== TRY IT ==
Here the job is to transcribe the data exactly while omitting the images.

Records from a data collection
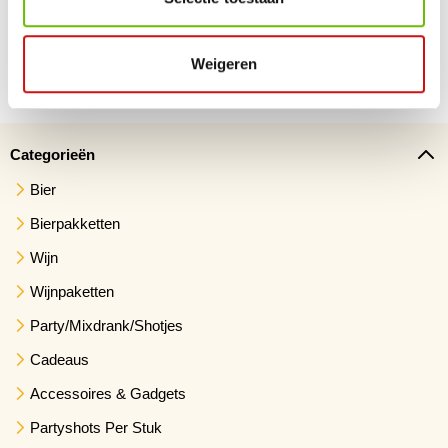
Voor 23.59 besteld, morgen verzonden
Snelle levering. 1 werkdag geleverd na verzending
Weigeren
Categorieën
Bier
Bierpakketten
Wijn
Wijnpaketten
Party/Mixdrank/Shotjes
Cadeaus
Accessoires & Gadgets
Partyshots Per Stuk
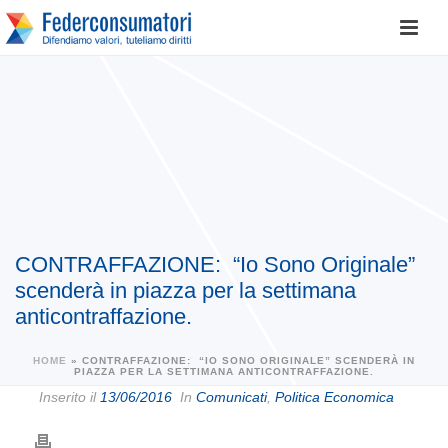
CONTRAFFAZIONE: “Io Sono Originale”
scenderà in piazza per la settimana
anticontraffazione.
HOME
»
CONTRAFFAZIONE: “IO SONO ORIGINALE” SCENDERÀ IN
PIAZZA PER LA SETTIMANA ANTICONTRAFFAZIONE.
Inserito il
13/06/2016
In
Comunicati
,
Politica Economica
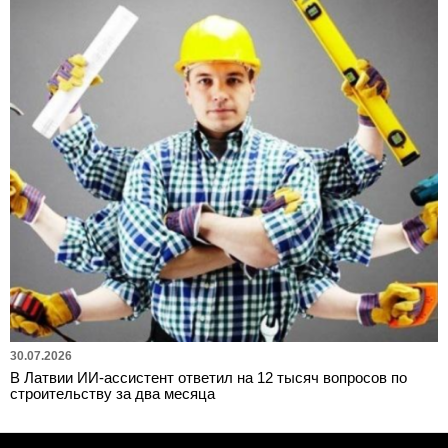
30.07.2026
В Латвии ИИ-ассистент ответил на 12 тысяч вопросов по
строительству за два месяца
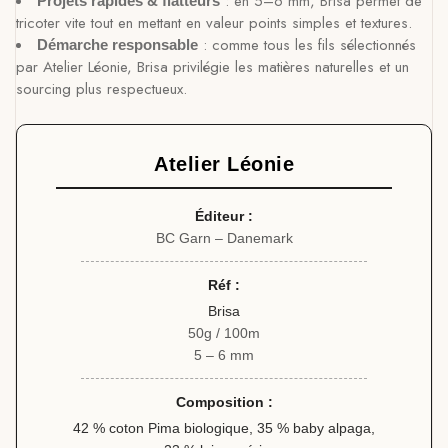
: en 5–6 mm, Brisa permet de
Projets rapides & flatteurs
tricoter vite tout en mettant en valeur points simples et textures.
: comme tous les fils sélectionnés
Démarche responsable
par Atelier Léonie, Brisa privilégie les matières naturelles et un
sourcing plus respectueux.
Atelier Léonie
Éditeur :
BC Garn – Danemark
Réf :
Brisa
50g / 100m
5 – 6 mm
Composition :
42 % coton Pima biologique, 35 % baby alpaga,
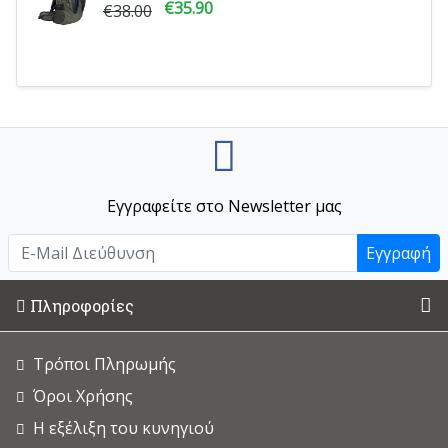
€35.90
€38.00
Εγγραφείτε στο Newsletter μας
Εγγραφή
Πληροφορίες
Τρόποι Πληρωμής
Όροι Χρήσης
Η εξέλιξη του κυνηγιού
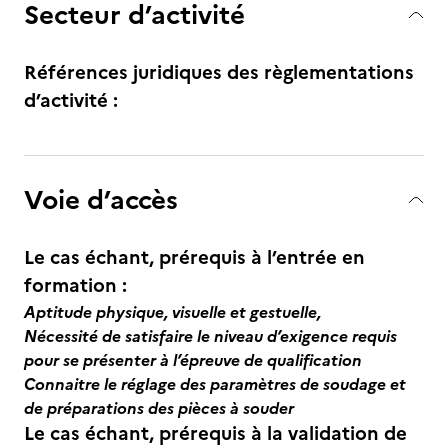
Secteur d’activité
Références juridiques des règlementations
d’activité :
Voie d’accès
Le cas échant, prérequis à l’entrée en
formation :
Aptitude physique, visuelle et gestuelle,
Nécessité de satisfaire le niveau d’exigence requis
pour se présenter à l’épreuve de qualification
Connaitre le réglage des paramètres de soudage et
de préparations des pièces à souder
Le cas échant, prérequis à la validation de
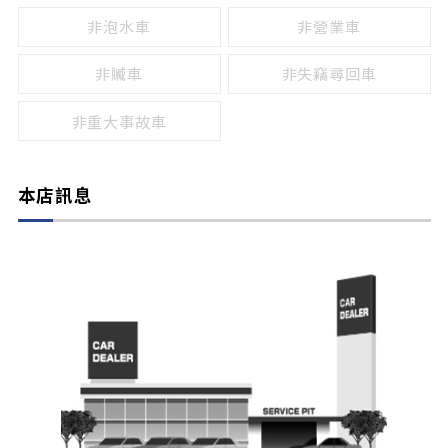
非泡水車
非營業車
非贓車
非失竊尋回車
非重大事故車
本店訊息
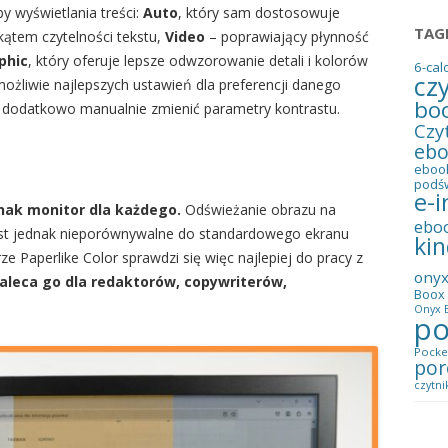
y wyświetlania treści:
Auto
, który sam dostosowuje
TAG
ątem czytelności tekstu,
Video
– poprawiający płynność
phic
, który oferuje lepsze odwzorowanie detali i kolorów
6-cal
cz
możliwie najlepszych ustawień dla preferencji danego
bo
 dodatkowo manualnie zmienić parametry kontrastu.
Czy
eb
eboo
podś
e-i
dnak monitor dla każdego.
Odświeżanie obrazu na
ebo
 jest jednak nieporównywalne do standardowego ekranu
kin
Paperlike Color sprawdzi się więc najlepiej do pracy z
ony
zaleca go dla redaktorów, copywriterów,
Boox 
Onyx B
po
Pocke
por
czytni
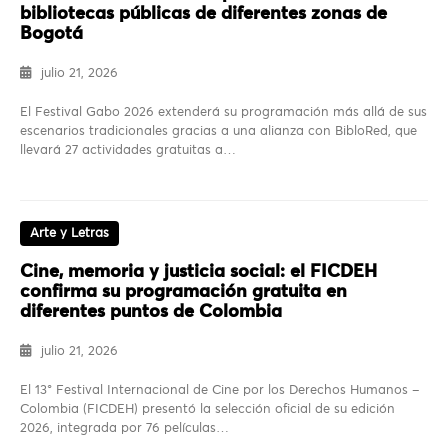
bibliotecas públicas de diferentes zonas de
Bogotá
julio 21, 2026
El Festival Gabo 2026 extenderá su programación más allá de sus
escenarios tradicionales gracias a una alianza con BibloRed, que
llevará 27 actividades gratuitas a…
Arte y Letras
Cine, memoria y justicia social: el FICDEH
confirma su programación gratuita en
diferentes puntos de Colombia
julio 21, 2026
El 13° Festival Internacional de Cine por los Derechos Humanos –
Colombia (FICDEH) presentó la selección oficial de su edición
2026, integrada por 76 películas…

== ANSWER SECTION ==
Voor 23.59 besteld, morgen verzonden
Snelle levering. 1 werkdag geleverd na verzending
Weigeren
Categorieën
Bier
Bierpakketten
Wijn
Wijnpaketten
Party/Mixdrank/Shotjes
Cadeaus
Accessoires & Gadgets
Partyshots Per Stuk
CONTRAFFAZIONE: “Io Sono Originale”
scenderà in piazza per la settimana
anticontraffazione.
HOME
»
CONTRAFFAZIONE: “IO SONO ORIGINALE” SCENDERÀ IN
PIAZZA PER LA SETTIMANA ANTICONTRAFFAZIONE.
Inserito il
13/06/2016
In
Comunicati
,
Politica Economica
30.07.2026
В Латвии ИИ-ассистент ответил на 12 тысяч вопросов по
строительству за два месяца
: en 5–6 mm, Brisa permet de
Projets rapides & flatteurs
tricoter vite tout en mettant en valeur points simples et textures.
: comme tous les fils sélectionnés
Démarche responsable
par Atelier Léonie, Brisa privilégie les matières naturelles et un
sourcing plus respectueux.
Atelier Léonie
Éditeur :
BC Garn – Danemark
Réf :
Brisa
50g / 100m
5 – 6 mm
Composition :
42 % coton Pima biologique, 35 % baby alpaga,
€35.90
€38.00
Εγγραφείτε στο Newsletter μας
Εγγραφή
Πληροφορίες
Τρόποι Πληρωμής
Όροι Χρήσης
Η εξέλιξη του κυνηγιού
Secteur d’activité
Références juridiques des règlementations
d’activité :
Voie d’accès
Le cas échant, prérequis à l’entrée en
formation :
Aptitude physique, visuelle et gestuelle,
Nécessité de satisfaire le niveau d’exigence requis
pour se présenter à l’épreuve de qualification
Connaitre le réglage des paramètres de soudage et
de préparations des pièces à souder
Le cas échant, prérequis à la validation de
非泡水車
非營業車
非贓車
非失竊尋回車
非重大事故車
本店訊息
y wyświetlania treści:
Auto
, który sam dostosowuje
TAG
ątem czytelności tekstu,
Video
– poprawiający płynność
phic
, który oferuje lepsze odwzorowanie detali i kolorów
6-cal
cz
możliwie najlepszych ustawień dla preferencji danego
bo
 dodatkowo manualnie zmienić parametry kontrastu.
Czy
eb
eboo
podś
e-i
dnak monitor dla każdego.
Odświeżanie obrazu na
ebo
 jest jednak nieporównywalne do standardowego ekranu
kin
Paperlike Color sprawdzi się więc najlepiej do pracy z
ony
zaleca go dla redaktorów, copywriterów,
Boox 
Onyx B
po
Pocke
por
czytni
bibliotecas públicas de diferentes zonas de
Bogotá
julio 21, 2026
El Festival Gabo 2026 extenderá su programación más allá de sus
escenarios tradicionales gracias a una alianza con BibloRed, que
llevará 27 actividades gratuitas a…
Arte y Letras
Cine, memoria y justicia social: el FICDEH
confirma su programación gratuita en
diferentes puntos de Colombia
julio 21, 2026
El 13° Festival Internacional de Cine por los Derechos Humanos –
Colombia (FICDEH) presentó la selección oficial de su edición
2026, integrada por 76 películas…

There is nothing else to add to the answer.